• SOURCE EXTRACT
But it can also feel hopeful – when you look at the thousands of networks around the globe working tirelessly every day, preserving biodiversity, transforming education, changing food systems, fostering sustainable tourism, protecting children’s rights, supporting girls activism…
The reality is though, most of these networks remain siloed, reinventing the wheel while not being given the space to learn from each others’ challenges and failures – and struggling to achieve their ambitious visions due to resource and capacity constraints.
In Southern Africa, the word Fito means “joining diverse pieces or people to make one powerful effort”.
Networks go by many names – movements, communities of practice, ecosystems, cooperatives, alumni communities. Individually, they reach hundreds or thousands of people through their work.
But when brought together, they can reach millions.
The Fito Network is working to unite some of the most creative and committed practitioners, thinkers, consultants, government leaders, and funders – from dozens of countries across all continents – to learn, co-create, and advocate on the global stage.
We serve as a:
- Matchmaking hub to address common questions, identify synergetic opportunities, nurture emergent ideas, and enhance skills
- Exchange community for filling knowledge gaps, challenging assumptions, trying out cutting-edge practices, and supporting wellbeing
- Ideas incubator facilitating the piloting and sharing out of innovative and equitable technologies, convening formats, and cross-network transformational change strategies (see some of what we’ve already piloted)
- Advocacy platform valorizing networks as indispensable catalysts for social change – through pooling evidence, boosting visibility, and shifting funding structures and paradigms
Imagine if we brought together hundreds of networks working in one sector, all with overlapping goals but slightly different approaches and geographical focus, to explore collaborating for transformational change.
In our work, we’ve come to learn that:
- Complex systems change can only happen through structured and facilitated collaboration. This collaboration almost never happens organically and requires intentional input.
- Collaborative learning ecosystems are critical for improving and sharing change strategies – but to thrive, these need intentional facilitation, accessible knowledge systems, and resources to include diverse stakeholders.
- Networks and movements can be extremely effective mechanisms for rapidly rippling change, provided dedicated processes, leadership, and trusted spaces are in place.

• MATERIAL SHOWN
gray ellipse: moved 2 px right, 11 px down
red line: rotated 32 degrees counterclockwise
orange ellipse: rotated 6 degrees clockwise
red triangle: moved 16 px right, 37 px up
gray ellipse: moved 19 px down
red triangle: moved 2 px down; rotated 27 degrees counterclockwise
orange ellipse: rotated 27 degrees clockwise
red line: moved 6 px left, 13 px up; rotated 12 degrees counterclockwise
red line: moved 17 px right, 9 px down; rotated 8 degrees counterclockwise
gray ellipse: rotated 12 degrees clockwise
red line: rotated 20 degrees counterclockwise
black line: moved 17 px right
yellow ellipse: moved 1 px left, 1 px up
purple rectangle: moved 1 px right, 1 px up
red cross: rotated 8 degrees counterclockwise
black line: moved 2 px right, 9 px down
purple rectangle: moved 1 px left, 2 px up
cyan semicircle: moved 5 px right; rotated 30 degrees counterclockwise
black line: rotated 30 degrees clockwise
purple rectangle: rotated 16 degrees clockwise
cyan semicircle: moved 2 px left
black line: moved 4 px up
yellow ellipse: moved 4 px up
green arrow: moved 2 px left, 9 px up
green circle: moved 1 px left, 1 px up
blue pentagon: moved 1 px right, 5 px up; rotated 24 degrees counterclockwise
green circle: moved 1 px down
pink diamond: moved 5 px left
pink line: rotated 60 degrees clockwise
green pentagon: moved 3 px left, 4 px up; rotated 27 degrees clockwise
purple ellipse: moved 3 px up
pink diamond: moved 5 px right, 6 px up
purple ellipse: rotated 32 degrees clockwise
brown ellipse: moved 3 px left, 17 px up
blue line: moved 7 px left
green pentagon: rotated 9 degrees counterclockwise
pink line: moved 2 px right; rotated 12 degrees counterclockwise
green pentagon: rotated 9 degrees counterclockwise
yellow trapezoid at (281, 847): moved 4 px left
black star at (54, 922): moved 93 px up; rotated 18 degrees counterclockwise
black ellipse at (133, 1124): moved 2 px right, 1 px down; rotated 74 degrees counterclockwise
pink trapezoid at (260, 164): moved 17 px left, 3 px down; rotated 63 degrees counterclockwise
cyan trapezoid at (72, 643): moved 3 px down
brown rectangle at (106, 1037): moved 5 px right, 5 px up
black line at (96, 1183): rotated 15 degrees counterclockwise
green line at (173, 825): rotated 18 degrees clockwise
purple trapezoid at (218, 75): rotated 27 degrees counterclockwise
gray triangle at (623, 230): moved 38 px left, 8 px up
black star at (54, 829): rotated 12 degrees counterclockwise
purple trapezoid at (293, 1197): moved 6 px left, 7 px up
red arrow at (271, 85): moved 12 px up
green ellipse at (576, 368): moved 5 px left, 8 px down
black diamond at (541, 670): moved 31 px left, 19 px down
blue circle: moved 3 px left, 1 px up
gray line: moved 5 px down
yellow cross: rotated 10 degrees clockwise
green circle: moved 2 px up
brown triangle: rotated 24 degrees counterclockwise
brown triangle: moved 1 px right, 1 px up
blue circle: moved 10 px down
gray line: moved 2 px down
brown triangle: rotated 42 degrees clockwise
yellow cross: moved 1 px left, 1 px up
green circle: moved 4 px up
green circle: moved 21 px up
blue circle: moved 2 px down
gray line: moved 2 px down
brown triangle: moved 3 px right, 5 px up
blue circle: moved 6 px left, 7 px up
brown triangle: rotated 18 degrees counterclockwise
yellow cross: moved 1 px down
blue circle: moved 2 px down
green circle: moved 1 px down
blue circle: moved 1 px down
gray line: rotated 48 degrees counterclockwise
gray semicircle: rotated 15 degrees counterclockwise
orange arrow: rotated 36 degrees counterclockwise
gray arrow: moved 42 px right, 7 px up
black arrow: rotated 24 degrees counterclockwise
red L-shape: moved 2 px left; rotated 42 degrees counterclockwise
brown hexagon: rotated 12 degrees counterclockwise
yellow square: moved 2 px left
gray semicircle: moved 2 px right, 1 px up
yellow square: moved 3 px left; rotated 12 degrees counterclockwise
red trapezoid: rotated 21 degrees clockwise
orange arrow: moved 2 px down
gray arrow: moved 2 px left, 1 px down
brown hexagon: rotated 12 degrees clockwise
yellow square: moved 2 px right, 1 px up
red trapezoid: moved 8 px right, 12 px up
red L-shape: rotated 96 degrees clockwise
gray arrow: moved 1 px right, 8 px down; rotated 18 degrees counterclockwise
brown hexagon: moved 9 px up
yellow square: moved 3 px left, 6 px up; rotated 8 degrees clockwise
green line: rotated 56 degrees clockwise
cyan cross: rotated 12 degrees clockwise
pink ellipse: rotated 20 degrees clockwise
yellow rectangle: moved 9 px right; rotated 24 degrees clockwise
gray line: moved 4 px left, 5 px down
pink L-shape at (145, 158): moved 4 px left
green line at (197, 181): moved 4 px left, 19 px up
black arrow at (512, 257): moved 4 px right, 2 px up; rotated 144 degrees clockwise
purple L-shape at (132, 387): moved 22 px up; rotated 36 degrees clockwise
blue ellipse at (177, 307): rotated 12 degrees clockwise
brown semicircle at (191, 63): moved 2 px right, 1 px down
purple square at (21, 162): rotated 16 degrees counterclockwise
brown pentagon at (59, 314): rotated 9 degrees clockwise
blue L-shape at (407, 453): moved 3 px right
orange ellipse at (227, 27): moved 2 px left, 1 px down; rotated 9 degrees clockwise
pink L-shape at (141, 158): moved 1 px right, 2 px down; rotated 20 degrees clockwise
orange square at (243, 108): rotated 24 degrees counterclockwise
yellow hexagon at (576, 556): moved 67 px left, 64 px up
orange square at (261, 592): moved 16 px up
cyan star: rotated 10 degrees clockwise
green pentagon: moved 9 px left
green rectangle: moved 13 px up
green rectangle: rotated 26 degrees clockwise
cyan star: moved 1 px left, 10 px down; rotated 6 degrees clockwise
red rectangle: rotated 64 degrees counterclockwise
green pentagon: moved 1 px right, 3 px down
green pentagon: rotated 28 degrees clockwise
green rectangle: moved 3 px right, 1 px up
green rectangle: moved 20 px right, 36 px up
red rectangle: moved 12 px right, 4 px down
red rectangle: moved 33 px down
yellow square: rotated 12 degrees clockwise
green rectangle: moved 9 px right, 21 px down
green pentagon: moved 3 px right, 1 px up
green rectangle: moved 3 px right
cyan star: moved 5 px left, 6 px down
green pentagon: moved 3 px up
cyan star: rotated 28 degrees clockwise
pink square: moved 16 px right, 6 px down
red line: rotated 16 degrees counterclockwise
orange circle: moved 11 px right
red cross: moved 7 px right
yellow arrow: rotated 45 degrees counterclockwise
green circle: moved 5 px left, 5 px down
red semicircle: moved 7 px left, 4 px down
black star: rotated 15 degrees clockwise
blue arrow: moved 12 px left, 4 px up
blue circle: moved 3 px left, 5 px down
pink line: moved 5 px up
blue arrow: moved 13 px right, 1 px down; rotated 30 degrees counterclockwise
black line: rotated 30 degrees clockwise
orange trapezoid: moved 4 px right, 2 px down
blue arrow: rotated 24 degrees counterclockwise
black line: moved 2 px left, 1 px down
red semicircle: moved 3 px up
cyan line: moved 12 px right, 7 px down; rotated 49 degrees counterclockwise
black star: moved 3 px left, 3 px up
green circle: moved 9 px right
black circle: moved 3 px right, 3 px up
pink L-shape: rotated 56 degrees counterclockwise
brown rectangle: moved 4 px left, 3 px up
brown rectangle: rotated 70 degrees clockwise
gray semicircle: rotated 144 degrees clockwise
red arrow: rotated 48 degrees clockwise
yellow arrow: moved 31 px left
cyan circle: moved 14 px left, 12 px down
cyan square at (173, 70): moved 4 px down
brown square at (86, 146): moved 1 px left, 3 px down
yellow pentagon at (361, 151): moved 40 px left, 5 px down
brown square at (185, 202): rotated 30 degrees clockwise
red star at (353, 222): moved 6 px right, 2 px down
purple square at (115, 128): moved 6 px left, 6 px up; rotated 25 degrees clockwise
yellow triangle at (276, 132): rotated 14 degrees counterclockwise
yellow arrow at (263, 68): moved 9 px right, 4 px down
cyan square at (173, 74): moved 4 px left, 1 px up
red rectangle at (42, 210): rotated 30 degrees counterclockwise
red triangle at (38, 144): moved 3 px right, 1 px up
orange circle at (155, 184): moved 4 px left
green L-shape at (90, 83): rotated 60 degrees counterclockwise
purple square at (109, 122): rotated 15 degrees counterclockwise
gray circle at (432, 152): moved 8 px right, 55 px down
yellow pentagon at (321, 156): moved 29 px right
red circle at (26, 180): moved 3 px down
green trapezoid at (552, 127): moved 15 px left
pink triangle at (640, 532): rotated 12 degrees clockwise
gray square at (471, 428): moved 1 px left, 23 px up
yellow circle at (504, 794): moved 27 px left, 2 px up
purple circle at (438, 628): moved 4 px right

• AIM
According to the passage about the Fito Network, why do most networks struggle to achieve their ambitious visions? Answer in one to three sentences.

• RESULT BELOW
Most networks struggle to achieve their ambitious visions because of resource and capacity constraints.